The FBI and Dutch authorities this week arrested 20 people alleged to have participated in Anonymous hacking and website takedown operations, while British police arrested a 16-year-old Londoner reportedly associated with LulzSec, an AnonOps splinter group that seems to have folded itself back into Anonymous following a 50-day hacking and website defacement spree.
In the letter, AnonymousIRC specifically objects to Chabinsky's statement that, "We want to send a message that chaos on the Internet is unacceptable. [Even if] hackers can be believed to have social causes, it's entirely unacceptable to break into websites and commit unlawful acts."
The letter-writer counters that Anonymous and Lulz Security (LulzSec) find various tyrannical and profiteering actions by government, corporations, and lobbyists to be equally "unacceptable."
Despite the recent arrests, Anonymous and LulzSec, which have teamed up on the wide-ranging "AntiSecurity" project to expose government and corporate secrets, "are not scared anymore," according to the letter. [RELATED_ARTICLE]
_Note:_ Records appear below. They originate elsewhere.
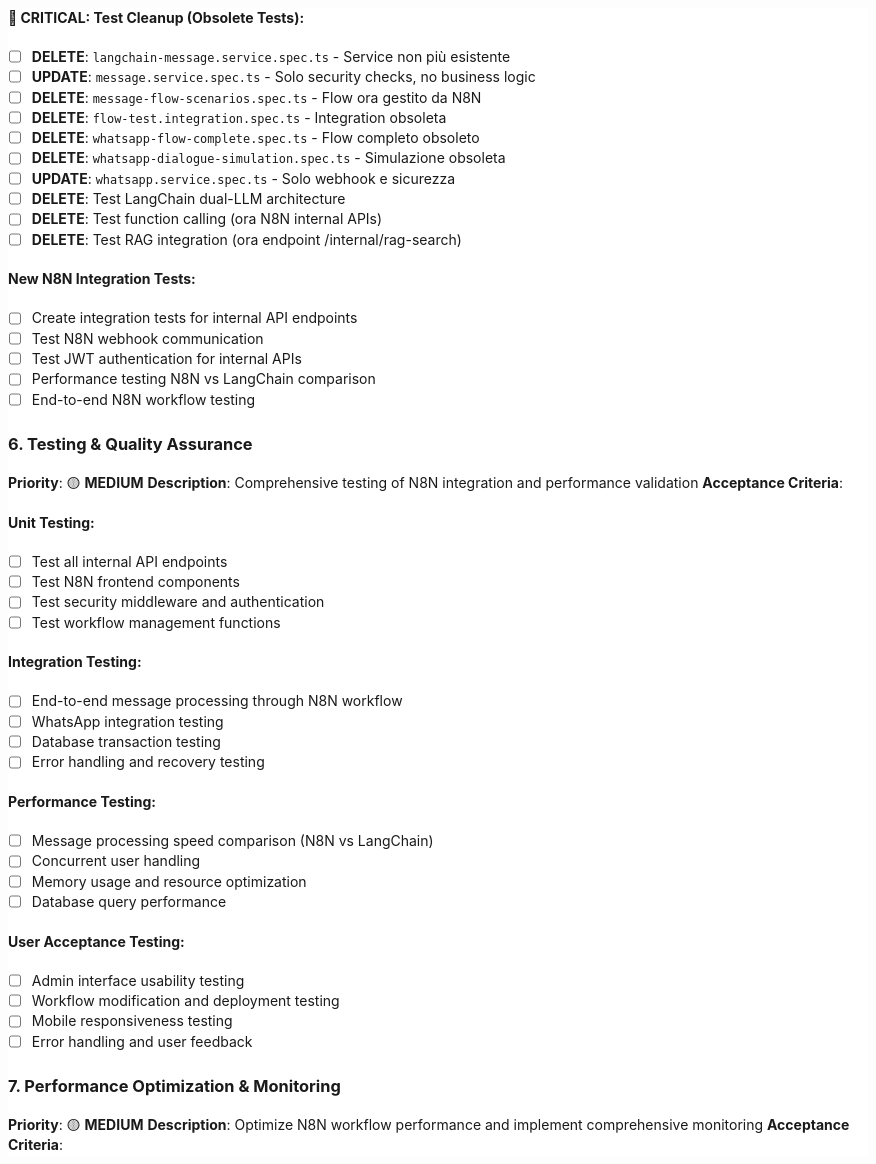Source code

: #### 🚨 CRITICAL: Test Cleanup (Obsolete Tests):
- [ ] **DELETE**: `langchain-message.service.spec.ts` - Service non più esistente
- [ ] **UPDATE**: `message.service.spec.ts` - Solo security checks, no business logic
- [ ] **DELETE**: `message-flow-scenarios.spec.ts` - Flow ora gestito da N8N
- [ ] **DELETE**: `flow-test.integration.spec.ts` - Integration obsoleta
- [ ] **DELETE**: `whatsapp-flow-complete.spec.ts` - Flow completo obsoleto
- [ ] **DELETE**: `whatsapp-dialogue-simulation.spec.ts` - Simulazione obsoleta
- [ ] **UPDATE**: `whatsapp.service.spec.ts` - Solo webhook e sicurezza
- [ ] **DELETE**: Test LangChain dual-LLM architecture
- [ ] **DELETE**: Test function calling (ora N8N internal APIs)
- [ ] **DELETE**: Test RAG integration (ora endpoint /internal/rag-search)

#### New N8N Integration Tests:
- [ ] Create integration tests for internal API endpoints
- [ ] Test N8N webhook communication
- [ ] Test JWT authentication for internal APIs
- [ ] Performance testing N8N vs LangChain comparison
- [ ] End-to-end N8N workflow testing

### 6. **Testing & Quality Assurance**
**Priority**: 🟡 **MEDIUM**
**Description**: Comprehensive testing of N8N integration and performance validation
**Acceptance Criteria**:

#### Unit Testing:
- [ ] Test all internal API endpoints
- [ ] Test N8N frontend components
- [ ] Test security middleware and authentication
- [ ] Test workflow management functions

#### Integration Testing:
- [ ] End-to-end message processing through N8N workflow
- [ ] WhatsApp integration testing
- [ ] Database transaction testing
- [ ] Error handling and recovery testing

#### Performance Testing:
- [ ] Message processing speed comparison (N8N vs LangChain)
- [ ] Concurrent user handling
- [ ] Memory usage and resource optimization
- [ ] Database query performance

#### User Acceptance Testing:
- [ ] Admin interface usability testing
- [ ] Workflow modification and deployment testing
- [ ] Mobile responsiveness testing
- [ ] Error handling and user feedback

### 7. **Performance Optimization & Monitoring**
**Priority**: 🟡 **MEDIUM**
**Description**: Optimize N8N workflow performance and implement comprehensive monitoring
**Acceptance Criteria**:
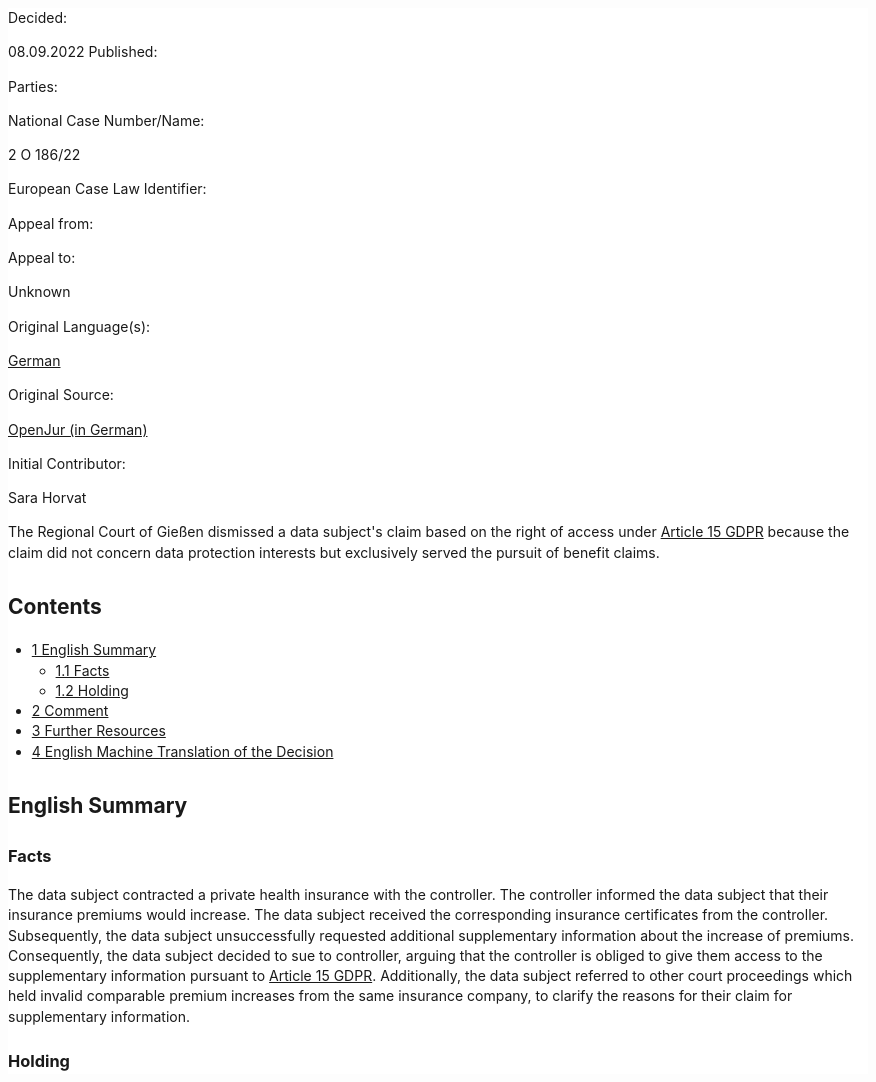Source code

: Decided:

08.09.2022 Published:

Parties:

National Case Number/Name:

2 O 186/22

European Case Law Identifier:

Appeal from:

Appeal to:

Unknown

Original Language(s):

[German](/index.php?title=Category:German "Category:German")

Original Source:

[OpenJur (in German)](https://openjur.de/u/2455784.html)

Initial Contributor:

Sara Horvat

The Regional Court of Gießen dismissed a data subject's claim based on the right of access under [Article 15 GDPR](/index.php?title=Article_15_GDPR "Article 15 GDPR") because the claim did not concern data protection interests but exclusively served the pursuit of benefit claims.

## Contents

*   [1 English Summary](#English_Summary)
    *   [1.1 Facts](#Facts)
    *   [1.2 Holding](#Holding)
*   [2 Comment](#Comment)
*   [3 Further Resources](#Further_Resources)
*   [4 English Machine Translation of the Decision](#English_Machine_Translation_of_the_Decision)

## English Summary

### Facts

The data subject contracted a private health insurance with the controller. The controller informed the data subject that their insurance premiums would increase. The data subject received the corresponding insurance certificates from the controller. Subsequently, the data subject unsuccessfully requested additional supplementary information about the increase of premiums. Consequently, the data subject decided to sue to controller, arguing that the controller is obliged to give them access to the supplementary information pursuant to [Article 15 GDPR](/index.php?title=Article_15_GDPR "Article 15 GDPR"). Additionally, the data subject referred to other court proceedings which held invalid comparable premium increases from the same insurance company, to clarify the reasons for their claim for supplementary information.

### Holding
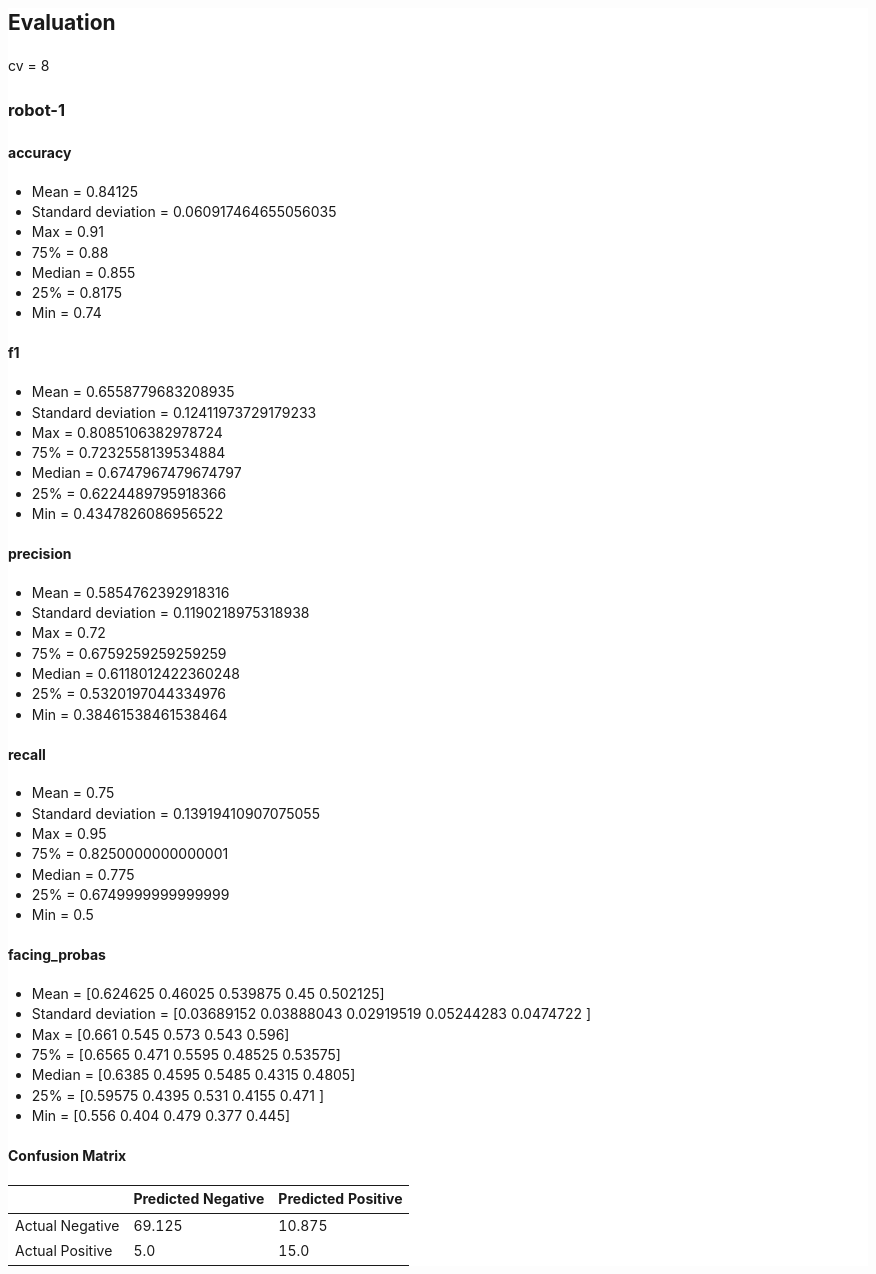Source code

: ## Evaluation
cv = 8
### robot-1
#### accuracy
- Mean = 0.84125
- Standard deviation = 0.060917464655056035
- Max = 0.91
- 75% = 0.88
- Median = 0.855
- 25% = 0.8175
- Min = 0.74

#### f1
- Mean = 0.6558779683208935
- Standard deviation = 0.12411973729179233
- Max = 0.8085106382978724
- 75% = 0.7232558139534884
- Median = 0.6747967479674797
- 25% = 0.6224489795918366
- Min = 0.4347826086956522

#### precision
- Mean = 0.5854762392918316
- Standard deviation = 0.1190218975318938
- Max = 0.72
- 75% = 0.6759259259259259
- Median = 0.6118012422360248
- 25% = 0.5320197044334976
- Min = 0.38461538461538464

#### recall
- Mean = 0.75
- Standard deviation = 0.13919410907075055
- Max = 0.95
- 75% = 0.8250000000000001
- Median = 0.775
- 25% = 0.6749999999999999
- Min = 0.5

#### facing_probas
- Mean = [0.624625 0.46025  0.539875 0.45     0.502125]
- Standard deviation = [0.03689152 0.03888043 0.02919519 0.05244283 0.0474722 ]
- Max = [0.661 0.545 0.573 0.543 0.596]
- 75% = [0.6565  0.471   0.5595  0.48525 0.53575]
- Median = [0.6385 0.4595 0.5485 0.4315 0.4805]
- 25% = [0.59575 0.4395  0.531   0.4155  0.471  ]
- Min = [0.556 0.404 0.479 0.377 0.445]

#### Confusion Matrix
|  | Predicted Negative | Predicted Positive |
| --- | --- | --- |
| Actual Negative | 69.125 | 10.875 |
| Actual Positive | 5.0 | 15.0 |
"Your threats to arrest us are meaningless to us as you cannot arrest an idea," the letter goes on to say. "Any attempt to do so will make your citizens more angry until they will roar in one gigantic choir. It is our mission to help these people and there is nothing—absolutely nothing—you can possibly to do make us stop."
The letter also addresses Chabinsky's statement that the FBI is obligated to "ensure that the World Wide Web does not become the Wild Wild West."
"Let me ask you, good sir, when was the Internet not the Wild Wild West?" the letter-writer asks. "Do you really believe you were in control of it at any point? You were not.
"That does not mean that everyone behaves like an outlaw. You see, most people do not behave like bandits if they have no reason to. We become bandits on the Internet because you have forced our hand. The Anonymous b****slap rings through your ears like hacktivism movements of the 90s. We're back—and we're not going anywhere. Expect us."